Fluorescent pH-sensitive nanoparticles indicate bacterial growth
Rotting foods are a serious risk to our health. The food industry is therefore correspondingly strict in its vigilance toward bacteria in products. The influence of production and storage conditions on the growth of pathogens must constantly be evaluated. In the journal Angewandte Chemie ("Fluorescent pH-Sensitive Nanoparticles in an Agarose Matrix for Imaging of Bacterial Growth and Metabolism"), researchers from Regensburg, Germany have now introduced a new method for monitoring the growth of bacteria: The fluorescence of nanoparticles embedded in an agarose growth medium changes significantly when the pH value changes because of bacterial metabolism. This can be monitored in real time with a simple digital camera.
Xu-dong Wang, Robert J. Meier, and Otto S. Wolfbeis from the University of Regensburg have developed a truly simple, broadly applicable process for the production of nanosensors for this purpose. A biocompatible polymer with water-friendly (hydrophilic) and water-repellent (hydrophobic) domains is added to water. If the concentration is right, the polymer forms stable micelles with relatively hydrophobic cores and a more hydrophilic outer layer. The researchers embedded two different fluorescent dyes in these micelles. The first is a hydrophobic fluorescein dye that gives of green light when excited by an LED, and is sensitive to changes in the pH value.
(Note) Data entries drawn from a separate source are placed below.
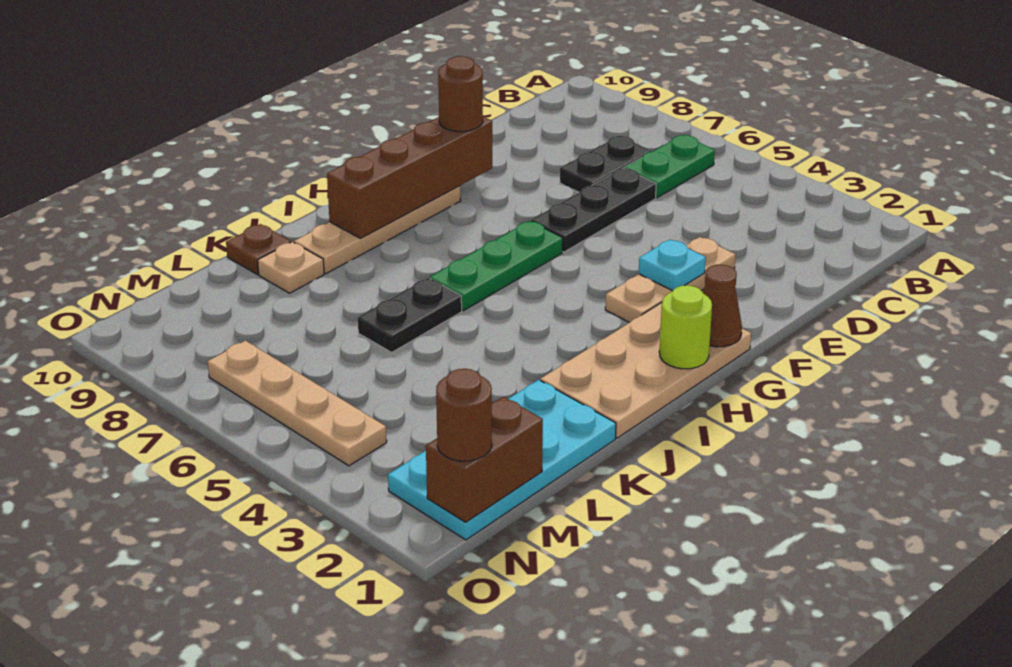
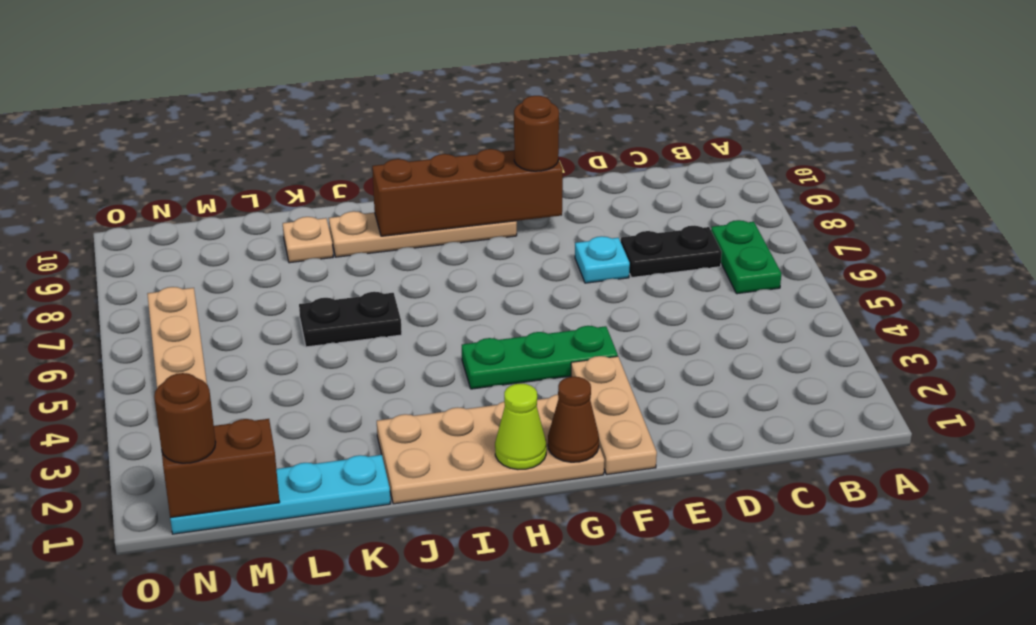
green plate B6:C6 level 1 -> green plate B6:B7 level 1
black plate D6:F6 level 1 -> none
tan plate E3:G3 level 1 -> tan plate F1:F3 level 1
cyan plate F3 level 2 -> cyan plate E7 level 1
green plate G6:I6 level 1 -> green plate F4:H4 level 1
lime round brick H1 level 2 -> lime cone H1 level 2
cyan plate K1:N2 level 1 -> cyan plate K1:N1 level 1
brown plate K10 level 1 -> none

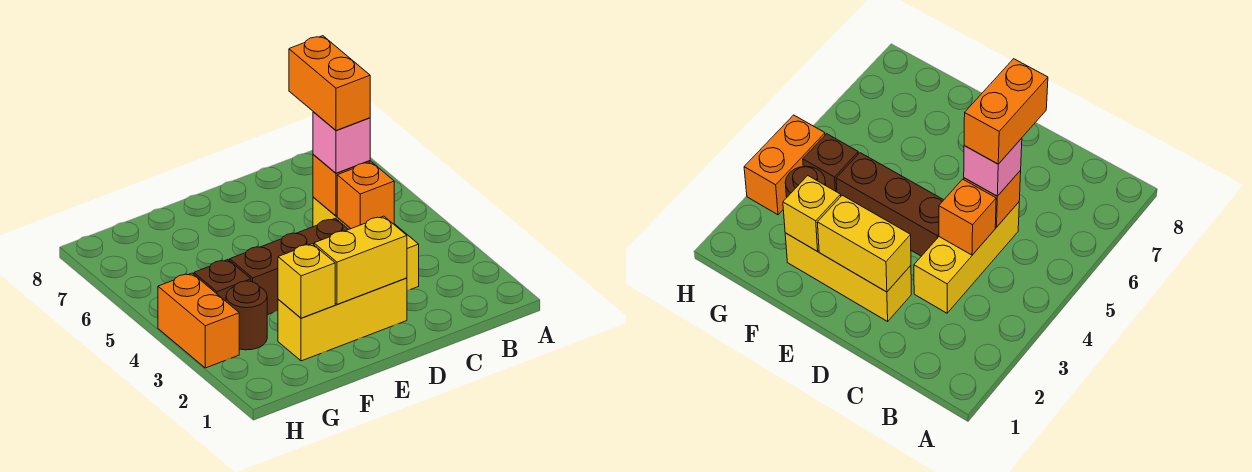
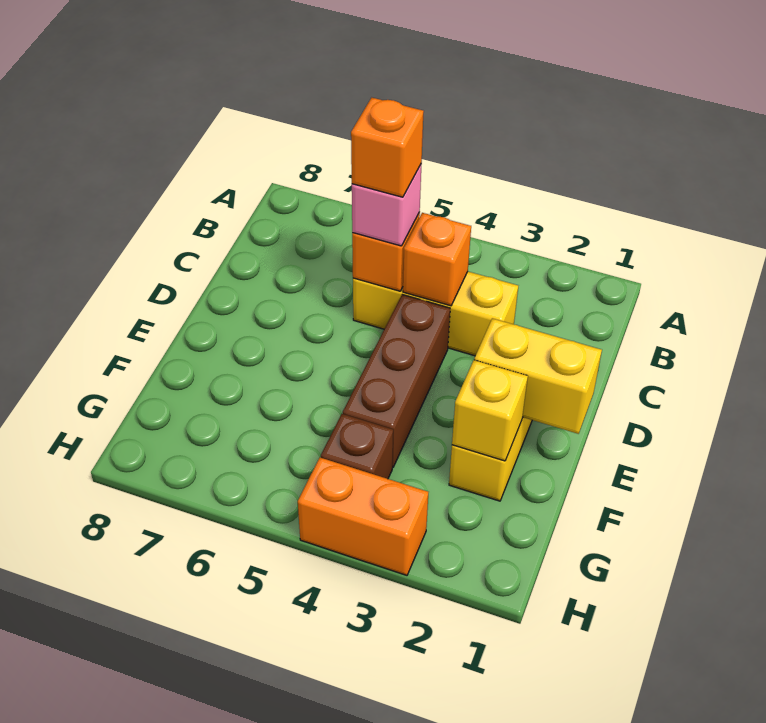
orange brick C5:C6 level 4 -> orange brick C5 level 4
yellow brick D2:E2 level 2 -> yellow brick E1:E2 level 2
brown round brick G3 level 1 -> none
The second dye exhibits red fluorescence that is independent of the pH value and thus acts as an internal reference. These nanosensors are mixed into a combination of agarose and nutrients commonly used for bacterial cultures. This mixture is poured into Petri dishes, where it forms a gel.
In the initial state, the pH is set so that the green dye does not fluoresce; only the red fluorescence of the reference can be seen. When a sample containing bacteria is added, they begin to multiply. Their metabolism causes the pH value of the medium to rise. As the pH value increases, the nanoparticles give off more green light, while the red fluorescence remains unchanged. The radiation can easily be detected with the red and green channels of modern digital cameras. The changes in the ratio of green to red fluorescence over time is recorded. This reflects the growth of the bacteria.
The nanoparticles are nontoxic and do not leave the agarose gel, so they are not taken up by the bacteria. They thus do not disrupt the growth of the bacteria, unlike some other sensors. The measurements are straightforward: Because it is only necessary to evaluate the ratio of the green fluorescence to the red reference, fluctuations in detection have no effect. By using conventional Petri dishes instead of small-format microtiter plates and imaging procedures instead of pH electrodes, it is also possible to resolve the spatial distribution of bacterial growth.
In the future, these new sensors could be integrated into food packaging along with a barcode to indicate the freshness of the food.